Posted in Business, Featured

Published on May 17, 2017 with No Comments

 

Most Canadians have the majority of their investments (RRSP,TFSA,  non-registered money) in either GICs ,mutual funds, segregated funds, ETFs or the stock market.

Most of the investments by Canadians into the equity markets through mutual funds, segregated funds, ETFs, equity linked GICs or directly into the stock market are usually into the Canadian stock market.

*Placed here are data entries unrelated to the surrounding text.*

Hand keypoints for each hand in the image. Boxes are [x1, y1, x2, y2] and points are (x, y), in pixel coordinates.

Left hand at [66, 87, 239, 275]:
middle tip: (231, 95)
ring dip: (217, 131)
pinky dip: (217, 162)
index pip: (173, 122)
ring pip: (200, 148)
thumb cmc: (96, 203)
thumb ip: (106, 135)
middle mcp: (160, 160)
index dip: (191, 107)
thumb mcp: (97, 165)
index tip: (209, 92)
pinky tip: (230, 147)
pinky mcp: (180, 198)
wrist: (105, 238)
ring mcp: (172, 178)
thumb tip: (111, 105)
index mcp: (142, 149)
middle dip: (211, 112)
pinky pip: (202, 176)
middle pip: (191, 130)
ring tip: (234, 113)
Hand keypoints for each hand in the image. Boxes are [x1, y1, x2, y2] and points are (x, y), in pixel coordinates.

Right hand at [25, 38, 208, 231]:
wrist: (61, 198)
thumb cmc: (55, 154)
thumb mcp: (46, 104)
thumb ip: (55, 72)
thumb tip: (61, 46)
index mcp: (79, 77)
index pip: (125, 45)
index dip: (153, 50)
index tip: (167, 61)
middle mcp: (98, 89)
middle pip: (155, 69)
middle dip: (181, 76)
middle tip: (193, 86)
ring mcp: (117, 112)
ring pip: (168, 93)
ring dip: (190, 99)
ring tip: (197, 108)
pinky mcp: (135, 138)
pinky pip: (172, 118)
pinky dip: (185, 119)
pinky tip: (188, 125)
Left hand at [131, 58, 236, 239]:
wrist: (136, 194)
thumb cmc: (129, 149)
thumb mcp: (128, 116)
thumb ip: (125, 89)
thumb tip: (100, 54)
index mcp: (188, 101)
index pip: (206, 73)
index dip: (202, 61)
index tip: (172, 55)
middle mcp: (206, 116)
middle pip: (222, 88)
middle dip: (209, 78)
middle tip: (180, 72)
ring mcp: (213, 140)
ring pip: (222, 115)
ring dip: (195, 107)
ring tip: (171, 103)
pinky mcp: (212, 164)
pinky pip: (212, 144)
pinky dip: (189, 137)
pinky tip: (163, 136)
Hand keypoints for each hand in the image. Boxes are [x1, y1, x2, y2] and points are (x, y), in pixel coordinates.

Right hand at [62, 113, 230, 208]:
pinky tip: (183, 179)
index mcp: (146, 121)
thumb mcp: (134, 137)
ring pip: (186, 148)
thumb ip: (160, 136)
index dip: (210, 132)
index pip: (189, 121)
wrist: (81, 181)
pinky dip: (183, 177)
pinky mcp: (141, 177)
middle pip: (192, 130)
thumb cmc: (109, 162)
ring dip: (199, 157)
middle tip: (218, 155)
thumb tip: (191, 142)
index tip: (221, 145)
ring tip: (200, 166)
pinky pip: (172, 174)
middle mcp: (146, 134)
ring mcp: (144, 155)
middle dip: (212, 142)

The major exchange in Canada, the Toronto Stock Exchange, is primarily driven by oil, metals and financials. Let us examine each one of these in turn

  1. Oil: The general consensus is that nowadays the pivotal rate of oil is the price where US shale oil makes a marginal profit, which many mavens have pegged at USD 60 a barrel. Taking that into consideration, the pundits claim that oil will oscillate between USD45-USD55 for the most part perhaps overshooting at infrequent intervals and for extremely short periods of time between the USD40-USD45 range or USD55-USD60 range. Given that scenario and that the oil price currently trades in the USD 45- USD 50 range that does not leave much room on the upside for the rest of the year.

 

  1. Metals: The prices of these commodities whether they be precious metals like gold and silver or base metals like copper, zinc or nickel was driven mainly by the stupendous demand from China’s exponential growth, which has since subsided leading to a paring of prices. China is not likely to see a dramatic increase in its economy this year so as to increase the prices of metals. Fiscal stimulus in other countries in the form of infrastructure spending will not take care of the super slack from China. The only hope for increases in prices of metals is the promised infrastructure rebuilding in the US and its effect will not trickle into Canada’s stock market till perhaps next year.

 

 

  1. Financials. This is the last frontier that was contributing to the slight rise of the TSX this year. Last week a major ratings agency, Moody’s, downgraded all the banks due to the large consumer debt (167% of the consumer income) and the frothy housing market in certain pockets of Canada. According to some experts the troubles of a certain mortgage lender also had something to do with their decision but others say that the particular company experiencing issues only represented a miniscule 1% of the Canadian mortgage market and shouldn’t roil the other lenders. Nonetheless the banks have been downgraded. However the immediate effect of decreasing their stock value may not be long lasting.

Theoretically, the above 3 points mean that this year there will not be much of an upside in the TSX (or TMX as it is concurrently known as) .The TSX may trade up and down from its closing level of 15543.33 on May 16, 2017 in a narrow range.